◆ **TEXT BLOCK**
↓↓↓

US Chapter 11s - Are they superior to European processes?
By John Willcock of Global Turnaround magazine
Does the current boom in US Chapter 11s compared to generally quiet bankruptcy markets in Europe demonstrate the superiority of the American process, or simply that the economies on either side of the Atlantic are at different stages?
I’m guessing you would have to spend many months or even years studying reams of financial evidence before deciding on this, but the reason I raise the question is the nature of the Covid-19 crisis. It’s intrinsically global. Unlike the global financial crisis of 2007-8, which hit the US and Europe hard but left much of Asia and Australia unscathed, the Covid-19 pandemic and subsequent lockdown has hit countries all over the world.
Granted, the pandemic started in China and some countries like Italy and Iran were affected early on, but now, if you go online to see how the Covid-19 crisis is developing, it’s everywhere. So, if two different parts of the global economy are reacting very differently, as far as the level of bankruptcy filings is concerned, it begs the question: why is that?
Different kinds and levels of Government support could be one reason. But another could be the Chapter 11 regime. Its features include a relative lack of stigma, the ease of getting bridge loans (DIP) or new money into a business, and the ability of incumbent management to stay in place and use their experience of the business to reorganise it. The existence of knowledgeable and experienced bankruptcy courts to supervise the process is something quite different to most European systems.
Talking to a senior restructuring professional in London recently, who had extensive experience of the US market, the pointed out that while his team had been receiving huge amounts of enquiries from clients, very little of this had developed into fee-paying restructuring mandates; and that this was in stark contrast to the US side of his firm, which was rushed off its’ feet – “because they have Chapter 11.”

↑↑↑

◆ **TASK LIST**
[1] Which countries does the Chapter 11 article name?
[2] In the Chapter 11 article, which crisis left much of Asia and Australia unscathed?
[3] Return the part of the Chapter 11 article that starts at the words "US Chapter 11s - Are" and stops after the words "over the world.".

◆ **INFORMATION**

↓↓↓

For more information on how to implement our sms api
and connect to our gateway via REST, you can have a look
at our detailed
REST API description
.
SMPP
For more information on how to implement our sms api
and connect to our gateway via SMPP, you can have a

↑↑↑

◆ **ANSWERS GIVEN**
[1] The US, China, Italy, Iran, Australia

[2] The global financial crisis of 2007-8.

[3]
US Chapter 11s - Are they superior to European processes?
By John Willcock of Global Turnaround magazine
Does the current boom in US Chapter 11s compared to generally quiet bankruptcy markets in Europe demonstrate the superiority of the American process, or simply that the economies on either side of the Atlantic are at different stages?
I’m guessing you would have to spend many months or even years studying reams of financial evidence before deciding on this, but the reason I raise the question is the nature of the Covid-19 crisis. It’s intrinsically global. Unlike the global financial crisis of 2007-8, which hit the US and Europe hard but left much of Asia and Australia unscathed, the Covid-19 pandemic and subsequent lockdown has hit countries all over the world.